**Set problem**
Could you extend the news story about Ontario teachers' strikes by writing what comes after its final paragraph?

**Selection**

----------

English Catholic teachers planning one-day strike across Ontario Tuesday, Jan. 21

As the latest in a series of rotating strikes by the Ontario Secondary School Teachers' Federation (OSSTF) hit Greater Sudbury schools Wednesday, other education unions in the province are also ramping up strike action.

All classes at both French boards and high school classes with the Rainbow board were cancelled Wednesday. OSSTF members also walked off the job across the province one day last month.

“Everybody was at different points as far as their negotiation timelines ... now everything is coming to a head,” said Eric Laberge, president of OSSTF District 3, who spent Jan. 15 visiting his members on the picket lines in the Sudbury area. 

“Inevitably that's probably going to lead to more disruption province-wide, probably more pressure being applied to the government to come to the table, be reasonable with their demands, and come to a negotiated settlement.”

The AEFO (Association des enseignantes et des enseignants franco-ontariens, representing French-language teachers) announced this week that it will start engaging in “work to rule,” as several other education unions are already doing.

The Elementary Teachers' Federation of Ontario (ETFO) is holding a one-day strike Monday, Jan. 20, in the Toronto, York Region and Ottawa-Carleton areas.

The next major job action that impacts Greater Sudbury will be on Tuesday, Jan. 21, when the Ontario English Catholic Teachers' Association (OECTA) will hold a province-wide one-day strike.

The OSSTF joins OECTA on the picket lines Jan. 21 in nine school boards, although not in the Greater Sudbury area.

Contract talks between the education unions and province appear to have mostly stalled, with only AEFO at the bargaining table this week.

Meanwhile, Education Minister Stephen Lecce announced Wednesday the government will compensate parents affected by rotating strikes.

Parents whose kids aren’t yet enrolled in school but attend school-based child-care centres affected by the strikes will get the most money, while those whose children are in grades 1 through 7 will get the least. 

Parents of secondary school students won’t get any funding, but those with children with special needs up to age 21, will get $40 per day.

----------

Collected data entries
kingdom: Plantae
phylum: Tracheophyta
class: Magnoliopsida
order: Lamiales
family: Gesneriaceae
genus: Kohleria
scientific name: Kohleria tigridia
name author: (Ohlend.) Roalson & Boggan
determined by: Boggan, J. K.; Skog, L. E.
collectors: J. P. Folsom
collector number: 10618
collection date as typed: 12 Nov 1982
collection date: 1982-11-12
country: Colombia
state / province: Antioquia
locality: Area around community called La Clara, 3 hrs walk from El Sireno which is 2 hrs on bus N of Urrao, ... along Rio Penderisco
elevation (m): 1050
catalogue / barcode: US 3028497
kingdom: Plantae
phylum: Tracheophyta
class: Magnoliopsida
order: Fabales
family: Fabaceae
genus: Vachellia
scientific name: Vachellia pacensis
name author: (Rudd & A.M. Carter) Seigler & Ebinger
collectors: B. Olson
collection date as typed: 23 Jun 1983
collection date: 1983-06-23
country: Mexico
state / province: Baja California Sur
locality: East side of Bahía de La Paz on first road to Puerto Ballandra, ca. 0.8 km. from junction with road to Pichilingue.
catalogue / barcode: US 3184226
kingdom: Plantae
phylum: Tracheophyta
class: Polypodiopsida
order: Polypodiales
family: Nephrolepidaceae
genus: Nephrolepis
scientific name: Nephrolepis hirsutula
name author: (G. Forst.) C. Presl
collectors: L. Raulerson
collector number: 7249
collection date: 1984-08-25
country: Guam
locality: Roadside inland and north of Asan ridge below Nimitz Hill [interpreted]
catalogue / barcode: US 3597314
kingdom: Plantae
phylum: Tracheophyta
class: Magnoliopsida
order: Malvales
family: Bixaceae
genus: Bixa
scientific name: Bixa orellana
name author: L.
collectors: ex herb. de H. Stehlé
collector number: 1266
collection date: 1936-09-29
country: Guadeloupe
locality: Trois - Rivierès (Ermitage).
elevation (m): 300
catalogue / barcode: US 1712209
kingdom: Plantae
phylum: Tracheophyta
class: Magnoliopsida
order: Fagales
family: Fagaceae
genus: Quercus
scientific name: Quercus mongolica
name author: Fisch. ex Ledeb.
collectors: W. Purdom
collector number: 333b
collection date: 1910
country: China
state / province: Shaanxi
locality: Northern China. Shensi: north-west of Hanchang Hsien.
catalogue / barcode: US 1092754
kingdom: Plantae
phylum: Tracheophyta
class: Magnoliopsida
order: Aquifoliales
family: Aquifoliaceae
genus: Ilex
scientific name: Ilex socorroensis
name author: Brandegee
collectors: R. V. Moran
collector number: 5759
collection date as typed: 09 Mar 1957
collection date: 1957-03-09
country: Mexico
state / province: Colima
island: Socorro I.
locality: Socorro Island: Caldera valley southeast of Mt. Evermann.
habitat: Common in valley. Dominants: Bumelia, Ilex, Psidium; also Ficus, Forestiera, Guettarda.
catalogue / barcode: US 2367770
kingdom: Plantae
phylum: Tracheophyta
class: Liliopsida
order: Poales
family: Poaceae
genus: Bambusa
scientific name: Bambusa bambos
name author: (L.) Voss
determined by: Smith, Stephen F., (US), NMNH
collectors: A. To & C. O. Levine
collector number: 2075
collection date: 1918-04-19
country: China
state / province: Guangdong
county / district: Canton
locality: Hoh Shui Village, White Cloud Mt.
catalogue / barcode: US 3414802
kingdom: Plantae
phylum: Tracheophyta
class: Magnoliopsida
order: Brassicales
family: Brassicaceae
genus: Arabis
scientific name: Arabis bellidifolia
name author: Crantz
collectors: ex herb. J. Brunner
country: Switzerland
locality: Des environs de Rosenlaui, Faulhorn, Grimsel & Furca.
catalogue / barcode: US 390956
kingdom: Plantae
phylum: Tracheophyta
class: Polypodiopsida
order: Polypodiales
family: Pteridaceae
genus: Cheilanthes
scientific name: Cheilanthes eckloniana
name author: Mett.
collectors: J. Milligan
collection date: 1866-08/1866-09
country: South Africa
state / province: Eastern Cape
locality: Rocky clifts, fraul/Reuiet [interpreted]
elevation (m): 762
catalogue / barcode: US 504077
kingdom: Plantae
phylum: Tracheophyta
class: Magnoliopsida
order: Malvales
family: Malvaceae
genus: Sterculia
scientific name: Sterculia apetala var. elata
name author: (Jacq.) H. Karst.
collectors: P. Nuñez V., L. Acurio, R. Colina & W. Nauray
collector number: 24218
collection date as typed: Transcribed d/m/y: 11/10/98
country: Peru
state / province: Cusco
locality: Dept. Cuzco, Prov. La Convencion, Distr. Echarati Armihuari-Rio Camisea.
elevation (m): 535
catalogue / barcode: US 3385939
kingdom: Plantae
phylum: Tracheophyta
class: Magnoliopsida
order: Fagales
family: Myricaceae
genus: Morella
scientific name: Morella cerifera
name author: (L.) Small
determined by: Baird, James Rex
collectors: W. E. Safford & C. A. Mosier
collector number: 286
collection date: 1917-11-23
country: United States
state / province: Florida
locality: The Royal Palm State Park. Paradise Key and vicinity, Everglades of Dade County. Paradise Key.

----------

**Result**
ETFO president Sam Hammond slammed the government plan, saying the province is trying to bribe parents with their own money, and that Lecce's energy would be better spent at the bargaining table.

Asked where he thinks all of this will lead, Laberge said he really has no clue.

“Both sides, rightly or wrongly, have dug in their heels,” he said.

However, he said internal polling done by the OSSTF shows the public is on-side with the union's job action with a ratio of 3:1.

“They believe that the job action that we're doing is less detrimental than what the cuts could mean to the education system once fully implemented,” Laberge said.

Teachers were angered when the government announced that average high school class sizes would increase and four e-learning courses would be mandatory for graduation.

Lecce has repeatedly said the key sticking point is compensation, with the union demanding a roughly two-per-cent wage increase and the government offering one per cent. 

“It is very frustrating that we cannot get to a negotiated settlement,” Laberge said.

“Our position is very clear, that the cuts that the government proposed back in March, we want them completely removed.

“Not only would they mean the removal of thousands of education workers from the classroom, including support staff, but it also will affect the quality of education that students are currently getting or have been getting for the past several decades.”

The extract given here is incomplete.